(Dataset records)
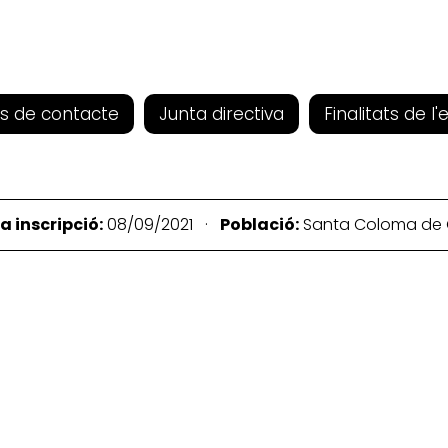
s de contacte
Junta directiva
Finalitats de l'
a inscripció:
08/09/2021 ·
Població:
Santa Coloma de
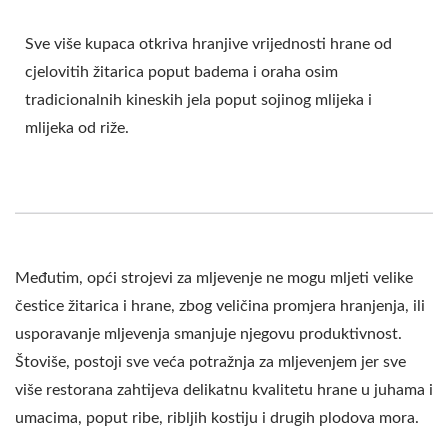
Sve više kupaca otkriva hranjive vrijednosti hrane od
cjelovitih žitarica poput badema i oraha osim
tradicionalnih kineskih jela poput sojinog mlijeka i
mlijeka od riže.
Međutim, opći strojevi za mljevenje ne mogu mljeti velike
čestice žitarica i hrane, zbog veličina promjera hranjenja, ili
usporavanje mljevenja smanjuje njegovu produktivnost.
Štoviše, postoji sve veća potražnja za mljevenjem jer sve
više restorana zahtijeva delikatnu kvalitetu hrane u juhama i
umacima, poput ribe, ribljih kostiju i drugih plodova mora.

(Requirement): Print every line of the listing above word for word, leaving out the pictures.

(The completed task):
s de contacte
Junta directiva
Finalitats de l'
a inscripció:
08/09/2021 ·
Població:
Santa Coloma de
Sve više kupaca otkriva hranjive vrijednosti hrane od
cjelovitih žitarica poput badema i oraha osim
tradicionalnih kineskih jela poput sojinog mlijeka i
mlijeka od riže.
Međutim, opći strojevi za mljevenje ne mogu mljeti velike
čestice žitarica i hrane, zbog veličina promjera hranjenja, ili
usporavanje mljevenja smanjuje njegovu produktivnost.
Štoviše, postoji sve veća potražnja za mljevenjem jer sve
više restorana zahtijeva delikatnu kvalitetu hrane u juhama i
umacima, poput ribe, ribljih kostiju i drugih plodova mora.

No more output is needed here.